The auto show in Detroit this week is stuffed with cars. Not 6,000-pound SUVs or spacecraft-hauling pickup trucks, but regular old sedans and coupes — spinning on the industry’s greatest stage like so many boring vanilla cakes.
Of the 20 or so new models unveiled at the North American International Auto Show, about half were low to the ground. Granted, these pedestrian cruisers are laced with carbon fiber and the stirrings of self-driving technology, but in form and function, this is innovation circa 1980. There’s even a Swedish station wagon in the mix.
Kia rolled out a four-door grand-touring sedan called the Stinger; Mercedes showed a coupe version of its E-Class; and Toyota pulled the cover off a thoroughly updated Camry. Porsche, ever speedy, beat everyone — in October, it shipped over its overhauled Panamera, a four-door sedan, to show off to journalists in New York.
Given recent sales trends, this crush of short cars seems like a strategic disaster. After all, cheap gas has fuelled the SUV fever running rampant across America and now even spreading around the world. Utilities, trucks and so-called crossovers made up two-thirds of all vehicles bought in the U.S. last year. “There is a clear trend toward trucks and we don’t see any reason why it should stop,” said Ludwig Willisch, chief executive of BMW North America.
The momentum for SUV mania is built on strong engineering. Utility vehicles used to be a trade-off: In exchange for a higher riding position and a bit more safety, consumers sacrificed driving dynamics and mileage. But SUVs today are built largely like cars, with lightweight metals and efficient engines allowing them to perform almost as well as lower-slung siblings, both on the road and at the fuel pump. Last year, in the U.S. luxury market alone, car sales skidded by 172,000 vehicles, while consumers bought 99,000 more swanky SUVs.
“The reality is we have a lineup of four very fine automobiles, but in a market that almost seems to be in a state of free fall,” Cadillac President Johan de Nysschen said.
So what futuristic machine did Cadillac bring to lure the masses to its stand?
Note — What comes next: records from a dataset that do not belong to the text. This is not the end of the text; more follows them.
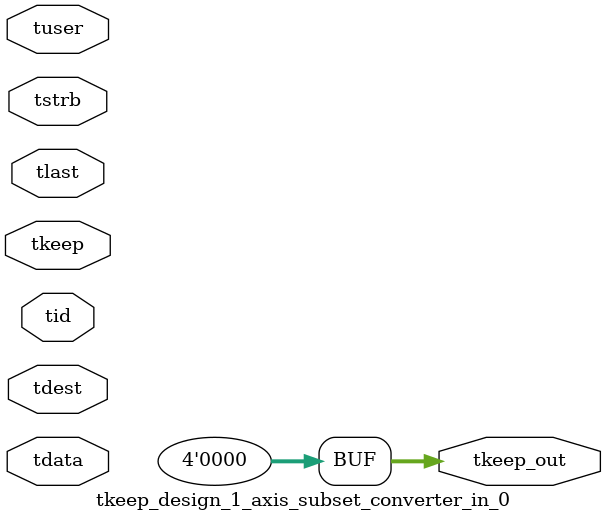
<source format=v>


`timescale 1ps/1ps

module tkeep_design_1_axis_subset_converter_in_0 #
(
parameter C_S_AXIS_TDATA_WIDTH = 32,
parameter C_S_AXIS_TUSER_WIDTH = 0,
parameter C_S_AXIS_TID_WIDTH   = 0,
parameter C_S_AXIS_TDEST_WIDTH = 0,
parameter C_M_AXIS_TDATA_WIDTH = 32
)
(
input  [(C_S_AXIS_TDATA_WIDTH == 0 ? 1 : C_S_AXIS_TDATA_WIDTH)-1:0     ] tdata,
input  [(C_S_AXIS_TUSER_WIDTH == 0 ? 1 : C_S_AXIS_TUSER_WIDTH)-1:0     ] tuser,
input  [(C_S_AXIS_TID_WIDTH   == 0 ? 1 : C_S_AXIS_TID_WIDTH)-1:0       ] tid,
input  [(C_S_AXIS_TDEST_WIDTH == 0 ? 1 : C_S_AXIS_TDEST_WIDTH)-1:0     ] tdest,
input  [(C_S_AXIS_TDATA_WIDTH/8)-1:0 ] tkeep,
input  [(C_S_AXIS_TDATA_WIDTH/8)-1:0 ] tstrb,
input                                                                    tlast,
output [(C_M_AXIS_TDATA_WIDTH/8)-1:0 ] tkeep_out
);

assign tkeep_out = {1'b0};

endmodule


</source>
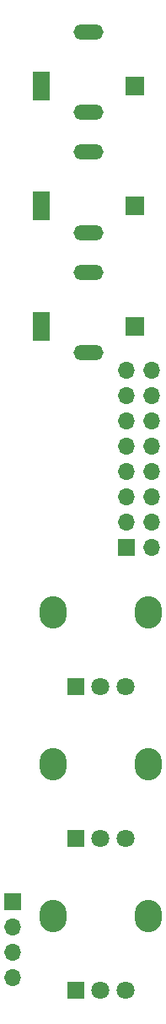
<source format=gbr>
%TF.GenerationSoftware,KiCad,Pcbnew,(5.1.8)-1*%
%TF.CreationDate,2021-01-03T22:56:05-05:00*%
%TF.ProjectId,LedController1,4c656443-6f6e-4747-926f-6c6c6572312e,rev?*%
%TF.SameCoordinates,Original*%
%TF.FileFunction,Soldermask,Top*%
%TF.FilePolarity,Negative*%
%FSLAX46Y46*%
G04 Gerber Fmt 4.6, Leading zero omitted, Abs format (unit mm)*
G04 Created by KiCad (PCBNEW (5.1.8)-1) date 2021-01-03 22:56:05*
%MOMM*%
%LPD*%
G01*
G04 APERTURE LIST*
%ADD10O,1.700000X1.700000*%
%ADD11R,1.700000X1.700000*%
%ADD12R,1.750000X3.000000*%
%ADD13R,1.850000X1.850000*%
%ADD14O,3.000000X1.524000*%
%ADD15O,2.720000X3.240000*%
%ADD16C,1.800000*%
%ADD17R,1.800000X1.800000*%
G04 APERTURE END LIST*
D10*
%TO.C,J5*%
X2540000Y-96520000D03*
X2540000Y-93980000D03*
X2540000Y-91440000D03*
D11*
X2540000Y-88900000D03*
%TD*%
D10*
%TO.C,J4*%
X16510000Y-35560000D03*
X13970000Y-35560000D03*
X16510000Y-38100000D03*
X13970000Y-38100000D03*
X16510000Y-40640000D03*
X13970000Y-40640000D03*
X16510000Y-43180000D03*
X13970000Y-43180000D03*
X16510000Y-45720000D03*
X13970000Y-45720000D03*
X16510000Y-48260000D03*
X13970000Y-48260000D03*
X16510000Y-50800000D03*
X13970000Y-50800000D03*
X16510000Y-53340000D03*
D11*
X13970000Y-53340000D03*
%TD*%
D12*
%TO.C,J3*%
X5460000Y-31080000D03*
D13*
X14860000Y-31080000D03*
D14*
X10160000Y-33780000D03*
X10160000Y-25680000D03*
%TD*%
D12*
%TO.C,J2*%
X5460000Y-19015000D03*
D13*
X14860000Y-19015000D03*
D14*
X10160000Y-21715000D03*
X10160000Y-13615000D03*
%TD*%
D12*
%TO.C,J1*%
X5460000Y-6950000D03*
D13*
X14860000Y-6950000D03*
D14*
X10160000Y-9650000D03*
X10160000Y-1550000D03*
%TD*%
D15*
%TO.C,RV3*%
X6590000Y-90290000D03*
X16190000Y-90290000D03*
D16*
X13890000Y-97790000D03*
X11390000Y-97790000D03*
D17*
X8890000Y-97790000D03*
%TD*%
D15*
%TO.C,RV2*%
X6590000Y-75050000D03*
X16190000Y-75050000D03*
D16*
X13890000Y-82550000D03*
X11390000Y-82550000D03*
D17*
X8890000Y-82550000D03*
%TD*%
D15*
%TO.C,RV1*%
X6590000Y-59810000D03*
X16190000Y-59810000D03*
D16*
X13890000Y-67310000D03*
X11390000Y-67310000D03*
D17*
X8890000Y-67310000D03*
%TD*%
M02*

</source>
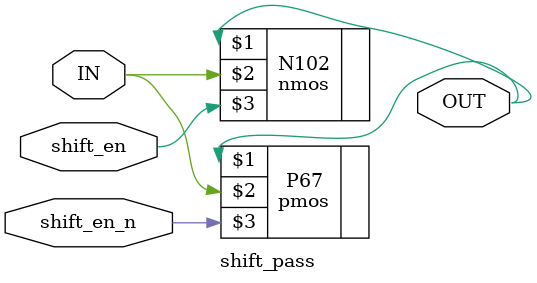
<source format=v>
`timescale 1ns / 1ns 

module shift_pass ( OUT, IN, shift_en, shift_en_n );
output  OUT;

input  IN, shift_en, shift_en_n;


specify 
    specparam CDS_LIBNAME  = "ece555_projectlib";
    specparam CDS_CELLNAME = "shift_pass";
    specparam CDS_VIEWNAME = "schematic";
endspecify

nmos N102 ( OUT, IN, shift_en);
pmos P67 ( OUT, IN, shift_en_n);

endmodule

</source>
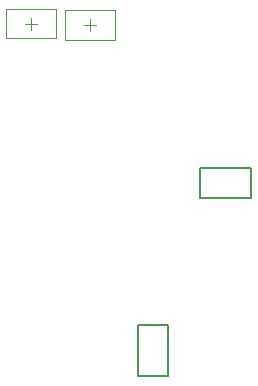
<source format=gbr>
G04*
G04 #@! TF.GenerationSoftware,Altium Limited,Altium Designer,24.2.2 (26)*
G04*
G04 Layer_Color=16711935*
%FSLAX44Y44*%
%MOMM*%
G71*
G04*
G04 #@! TF.SameCoordinates,251A4116-46B9-4EB5-9C36-AF9AACF17162*
G04*
G04*
G04 #@! TF.FilePolarity,Positive*
G04*
G01*
G75*
%ADD12C,0.2000*%
%ADD104C,0.1000*%
%ADD105C,0.0500*%
D12*
X418673Y593009D02*
Y618571D01*
X375611Y593009D02*
X418673D01*
X375611D02*
Y618571D01*
X418673D01*
X322499Y485449D02*
X348061D01*
Y442387D02*
Y485449D01*
X322499Y442387D02*
X348061D01*
X322499D02*
Y485449D01*
D104*
X276940Y739140D02*
X286940D01*
X281940Y734140D02*
Y744140D01*
X227410Y740410D02*
X237410D01*
X232410Y735410D02*
Y745410D01*
D105*
X260940Y726640D02*
Y751640D01*
X302940Y726640D02*
Y751640D01*
X260940Y726640D02*
X302940D01*
X260940Y751640D02*
X302940D01*
X211410Y727910D02*
Y752910D01*
X253410Y727910D02*
Y752910D01*
X211410Y727910D02*
X253410D01*
X211410Y752910D02*
X253410D01*
M02*

</source>
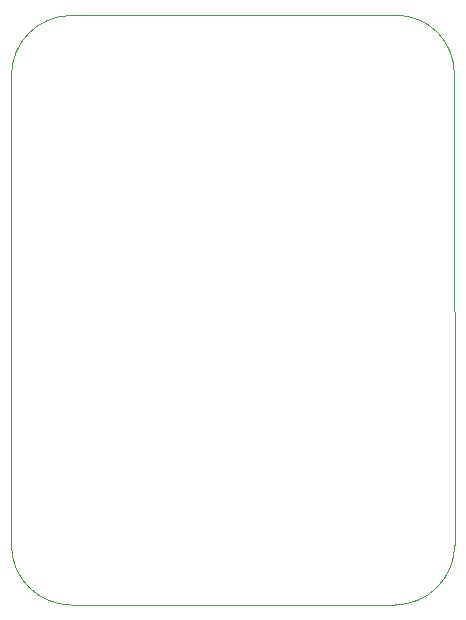
<source format=gbr>
G04 #@! TF.GenerationSoftware,KiCad,Pcbnew,(5.1.6)-1*
G04 #@! TF.CreationDate,2020-12-04T23:27:41-06:00*
G04 #@! TF.ProjectId,AmpOnly,416d704f-6e6c-4792-9e6b-696361645f70,rev?*
G04 #@! TF.SameCoordinates,Original*
G04 #@! TF.FileFunction,Profile,NP*
%FSLAX46Y46*%
G04 Gerber Fmt 4.6, Leading zero omitted, Abs format (unit mm)*
G04 Created by KiCad (PCBNEW (5.1.6)-1) date 2020-12-04 23:27:41*
%MOMM*%
%LPD*%
G01*
G04 APERTURE LIST*
G04 #@! TA.AperFunction,Profile*
%ADD10C,0.050000*%
G04 #@! TD*
G04 APERTURE END LIST*
D10*
X121930000Y-132980000D02*
G75*
G02*
X116850000Y-127900000I0J5080000D01*
G01*
X149300000Y-132980000D02*
X121930000Y-132980000D01*
X154380500Y-127900500D02*
G75*
G02*
X149300000Y-132980000I-5080000J500D01*
G01*
X154380500Y-127900500D02*
X154350000Y-88019754D01*
X116850500Y-88150000D02*
X116850000Y-127900000D01*
X121930500Y-83070000D02*
X149430500Y-83050000D01*
X116850500Y-88150000D02*
G75*
G02*
X121930500Y-83070000I5080000J0D01*
G01*
X149430500Y-83050000D02*
G75*
G02*
X154350000Y-88019754I0J-4919754D01*
G01*
M02*

</source>
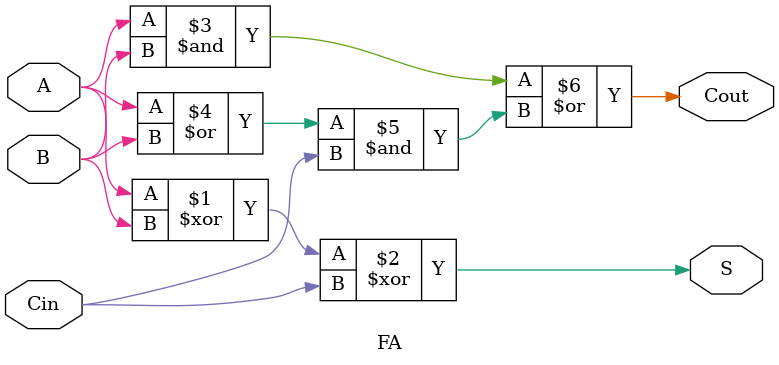
<source format=v>
`timescale 1ns/1ps

module FA(
	output S, Cout,
	input  A, B, Cin
);

	assign S    = A ^ B ^ Cin;
	assign Cout = A&B | (A|B)&Cin;

endmodule

</source>
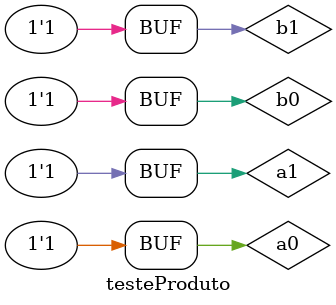
<source format=v>


module meiasoma (s0, s1, a, b);

 output s0,s1;
 input a, b;
 xor (s0,a,b);
 and (s1,a,b);
 
endmodule

// ---------------------
// -- SOMA COMPLETA
// ---------------------
module somaCompleta (s0, s1, a, b, c );

input a, b, c;
output s0, s1;

meiasoma HA1 (r,c1,a,b);
meiasoma HA2 (s0,c2,r,c);
or (s1,c2,c1);

endmodule

// ---------------------
// --Produto
// ---------------------
module produto (s0, cout, e0, e1, e2, e3, cin);

input e0, e1, e2, e3, cin;
output s0, cout;
and AND1 (p1,e0, e1);
and AND2 (p2,e2,e3);
somaCompleta soma (s0,cout,p1,p2,cin);

endmodule

// ---------------------
// --Produto Completo 2bits
// ---------------------
module produtoCompleto (s3, s2, s1, s0, a0, a1, b0, b1);

input a0, a1, b0, b1;
output s3, s2, s1, s0;
reg  p = 0;
produto P1 (s0,cout1,p,p,a0,b0,p);
produto P2 (s1,cout2,a0,b1,a1,b0,cout1);
produto P3 (s2,s3,a1,b1,p,p,cout2 );

endmodule



module testeProduto ( );

reg a0, a1, b0, b1;
wire s3, s2, s1, s0;

produtoCompleto Pt (s3, s2, s1, s0, a0, a1, b0, b1);

  
  initial begin:start
   a0=0; a1=0; b0=0; b1=0; 
  end

  initial begin: main
 
   $display("Exercicio 02");
   $display("Celso R Franca Jr - 404590");
   $display("\n  Produto");
	$display("aa - bb = ss");	
   $display("_________________\n");
	$monitor("%b%b - %b%b = %b%b%b%b",a1, a0, b1, b0, s3, s2, s1, s0 );
   
	 
   #1 a0=0; a1=0; b0=0; b1=0; 
	#1 a0=0; a1=0; b0=0; b1=1;
	#1 a0=0; a1=0; b0=1; b1=0;
	#1 a0=0; a1=0; b0=1; b1=1;
   #1 a0=0; a1=1; b0=0; b1=0;
	#1 a0=0; a1=1; b0=0; b1=1;
   #1 a0=0; a1=1; b0=1; b1=0; 
	#1 a0=0; a1=1; b0=1; b1=1;
   #1 a0=1; a1=0; b0=0; b1=0;
	#1 a0=1; a1=0; b0=0; b1=1;
   #1 a0=1; a1=0; b0=1; b1=0;
   #1 a0=1; a1=0; b0=1; b1=1;
	#1 a0=1; a1=1; b0=0; b1=0;
	#1 a0=1; a1=1; b0=0; b1=1;
	#1 a0=1; a1=1; b0=1; b1=0;
	#1 a0=1; a1=1; b0=1; b1=1;
	
   #1 $display("_________________");
    
  end
endmodule
</source>
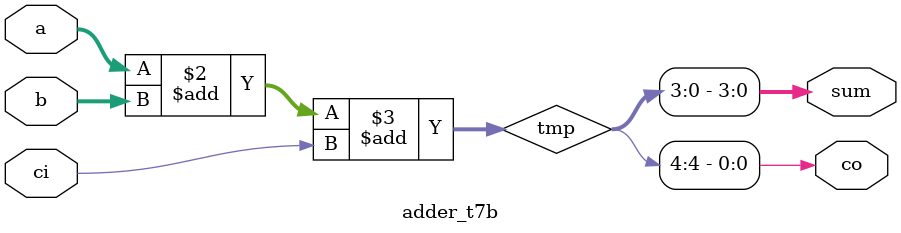
<source format=v>
module adder_t7a (co, sum, a, b, ci);
  output co;
  output [3:0] sum;
  input [3:0] a, b;
  input ci;
  reg co;
  reg [3:0] sum;
  reg [4:0] tmp;
  always @(a or b or ci) begin
    #12 tmp = a + b + ci;
      {co, sum} = tmp;
  end
endmodule

module adder_t7b (co, sum, a, b, ci);
  output co;
  output [3:0] sum;
  input [3:0] a, b;
  input ci;
  reg co;
  reg [3:0] sum;
  reg [4:0] tmp;
  always @(a or b or ci) begin
      tmp = a + b + ci;
    #12 {co, sum} = tmp;
  end
endmodule
</source>
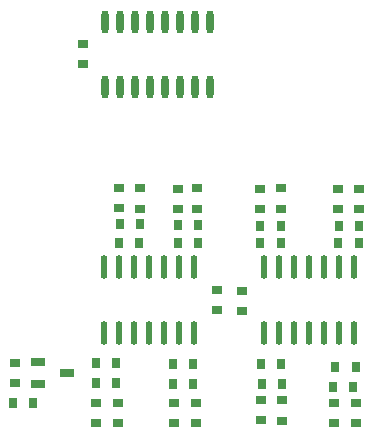
<source format=gtp>
G04 Layer: TopPasteMaskLayer*
G04 Panelize: , Column: 5, Row: 1, Board Size: 33mm x 44.75mm, Panelized Board Size: 173mm x 44.75mm*
G04 EasyEDA v6.5.51, 2025-08-29 13:19:12*
G04 ee4e1d7ef05e477ab0e75e15892c94f3,14c8f2514d444a3a831de9b613ea4171,10*
G04 Gerber Generator version 0.2*
G04 Scale: 100 percent, Rotated: No, Reflected: No *
G04 Dimensions in millimeters *
G04 leading zeros omitted , absolute positions ,4 integer and 5 decimal *
%FSLAX45Y45*%
%MOMM*%

%ADD10R,0.9000X0.7000*%
%ADD11R,0.7000X0.9000*%
%ADD12O,0.573989X2.037994*%
%ADD13O,0.602005X1.970989*%
%ADD14R,1.2500X0.7000*%
%ADD15R,0.0123X0.7000*%

%LPD*%
D10*
G01*
X2099995Y-1989988D03*
G01*
X2099995Y-1819986D03*
G01*
X1885035Y-1980107D03*
G01*
X1885035Y-1810105D03*
D11*
G01*
X2424988Y-1264996D03*
G01*
X2254986Y-1264996D03*
G01*
X1234998Y-1249984D03*
G01*
X1064996Y-1249984D03*
G01*
X2440000Y-2604998D03*
G01*
X2269997Y-2604998D03*
G01*
X1029970Y-2599689D03*
G01*
X859967Y-2599689D03*
G01*
X1554987Y-1259992D03*
G01*
X1724990Y-1259992D03*
G01*
X2869996Y-2629992D03*
G01*
X3039999Y-2629992D03*
G01*
X1515033Y-2609850D03*
G01*
X1685036Y-2609850D03*
D10*
G01*
X754989Y104927D03*
G01*
X754989Y274929D03*
G01*
X175361Y-2429611D03*
G01*
X175361Y-2599588D03*
D11*
G01*
X2254986Y-1415008D03*
G01*
X2424988Y-1415008D03*
G01*
X1054988Y-1410004D03*
G01*
X1224991Y-1410004D03*
G01*
X2259990Y-2440000D03*
G01*
X2429992Y-2440000D03*
G01*
X859942Y-2424684D03*
G01*
X1029944Y-2424684D03*
D10*
G01*
X2254986Y-1124991D03*
G01*
X2254986Y-954989D03*
G01*
X2424988Y-1120012D03*
G01*
X2424988Y-950010D03*
G01*
X1234998Y-1120012D03*
G01*
X1234998Y-950010D03*
G01*
X1054988Y-1115009D03*
G01*
X1054988Y-945006D03*
G01*
X2440000Y-2745003D03*
G01*
X2440000Y-2915005D03*
G01*
X2259990Y-2739999D03*
G01*
X2259990Y-2910001D03*
G01*
X1045032Y-2769717D03*
G01*
X1045032Y-2939719D03*
G01*
X860120Y-2769717D03*
G01*
X860120Y-2939719D03*
D11*
G01*
X3085007Y-1410004D03*
G01*
X2915005Y-1410004D03*
G01*
X1724990Y-1410004D03*
G01*
X1554987Y-1410004D03*
G01*
X3059988Y-2459989D03*
G01*
X2889986Y-2459989D03*
G01*
X1685010Y-2434844D03*
G01*
X1515008Y-2434844D03*
D10*
G01*
X3089986Y-1124991D03*
G01*
X3089986Y-954989D03*
G01*
X2910001Y-1124991D03*
G01*
X2910001Y-954989D03*
G01*
X1554987Y-1124991D03*
G01*
X1554987Y-954989D03*
G01*
X1719986Y-1120012D03*
G01*
X1719986Y-950010D03*
G01*
X2880004Y-2764993D03*
G01*
X2880004Y-2934995D03*
G01*
X3064992Y-2764993D03*
G01*
X3064992Y-2934995D03*
G01*
X1705178Y-2764891D03*
G01*
X1705178Y-2934893D03*
G01*
X1520012Y-2764891D03*
G01*
X1520012Y-2934893D03*
D11*
G01*
X329920Y-2765044D03*
G01*
X159918Y-2765044D03*
D12*
G01*
X2283993Y-2171903D03*
G01*
X2410993Y-2171903D03*
G01*
X2537993Y-2171903D03*
G01*
X2664993Y-2171903D03*
G01*
X2791993Y-2171903D03*
G01*
X2918993Y-2171903D03*
G01*
X3045993Y-2171903D03*
G01*
X2283993Y-1618081D03*
G01*
X2410993Y-1618081D03*
G01*
X2537993Y-1618081D03*
G01*
X2664993Y-1618081D03*
G01*
X2791993Y-1618081D03*
G01*
X2918993Y-1618081D03*
G01*
X3045993Y-1618081D03*
G01*
X928878Y-2172004D03*
G01*
X1055878Y-2172004D03*
G01*
X1182878Y-2172004D03*
G01*
X1309878Y-2172004D03*
G01*
X1436878Y-2172004D03*
G01*
X1563878Y-2172004D03*
G01*
X1690878Y-2172004D03*
G01*
X928878Y-1618183D03*
G01*
X1055878Y-1618183D03*
G01*
X1182878Y-1618183D03*
G01*
X1309878Y-1618183D03*
G01*
X1436878Y-1618183D03*
G01*
X1563878Y-1618183D03*
G01*
X1690878Y-1618183D03*
D13*
G01*
X935481Y-88442D03*
G01*
X1062481Y-88442D03*
G01*
X1189481Y-88442D03*
G01*
X1316481Y-88442D03*
G01*
X1443481Y-88442D03*
G01*
X1570481Y-88442D03*
G01*
X1697481Y-88442D03*
G01*
X1824481Y-88442D03*
G01*
X935481Y458673D03*
G01*
X1062481Y458673D03*
G01*
X1189481Y458673D03*
G01*
X1316481Y458673D03*
G01*
X1443481Y458673D03*
G01*
X1570481Y458673D03*
G01*
X1697481Y458673D03*
G01*
X1824481Y458673D03*
D14*
G01*
X370078Y-2420112D03*
G01*
X370078Y-2610104D03*
G01*
X620013Y-2515107D03*
D11*
G01*
X2919984Y-1264996D03*
G01*
X3089986Y-1264996D03*
M02*

</source>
Not an SUV, but a relatively big, swanky sedan. BMW did the same.
Car executives aren’t dense, despite what Dieselgate and the Pontiac Aztek may suggest. But when it comes to SUVs, they know something most people in a dealership don’t: Drivers in large part buy the machines that car companies want them to buy.
Lately, most of the newest models have been SUVs. New models make the most money, eat up advertising budgets and get prime position on showroom floors. In short, the SUV boom is to some extent self-propagating.
“There’s definitely a bit of a chicken-and-egg thing there,” said Drew Slaven, vice president of marketing at Mercedes-Benz USA. But down in the trenches, things are beginning to change. Mercedes dealers have recently asked the company to “take the foot off the pedal” with SUV marketing, Slaven said. At the Mercedes stand in Detroit this week, less than one-third of the vehicles were crossovers or utilities.
Most executives don’t expect the traditional car to make a roaring comeback, at least not right away. Cadillac is rushing to build a small SUV, for example, while BMW designers are crunching on a massive one. What they do expect is for the decline in sedan and coupe sales to slow, largely because any spike in gas prices, for one, may give them a jolt, just as it did in the mid-2000s.
More broadly (and regardless of geopolitics), drivers who want to stand out will eventually drift from the SUV lane. Just like those who bought Jeeps in the 1980s and Ford Explorers in the 1990s, tastes sometimes just change.
“There is always a counter-swing,” said Scott Keogh, president of Audi of America, whose marketing muscle last year helped make its new, mid-size A4 an exception to the SUV rule with a 15.3 per cent sales bump. “There will be a generation that comes that says, ‘The SUV was my dad’s car and the SUV was that snooty banker’s car.’ ”
Volvo, for example, rolled out an opulent sedan last year. And while no stranger to the SUV market, the automaker’s Detroit offering this year is a station wagon, the V90.
“I’ve been stating for 10 years now that sport wagons will come back in the U.S.,” said Volvo’s North America CEO Lex Kerssemakers. “If you’ve been raised in SUVs, by definition you’ll want to do something different from your parents.”
There’s also a bit of game theory involved. Car companies committed to sedans and coupes are expecting the field to thin, making room for some new blood.
In Detroit alone, executives recently announced plans to idle the Chevrolet SS, the Chrysler 200, and the Dodge Dart. Sure, the auto business will eventually cede to Uber-driving robots and ride-sharing Google pods, but there’s a lot of money to be made in the meantime.
De Nysschen, at Cadillac, said consumer tastes will always ebb and flow. “It was sedans and then it was wagons and then it became vans and then crossovers,” he explained. “Now you’re getting crossovers that are getting lower.” He added: “If we carry on long enough, we’re back to hatchbacks.”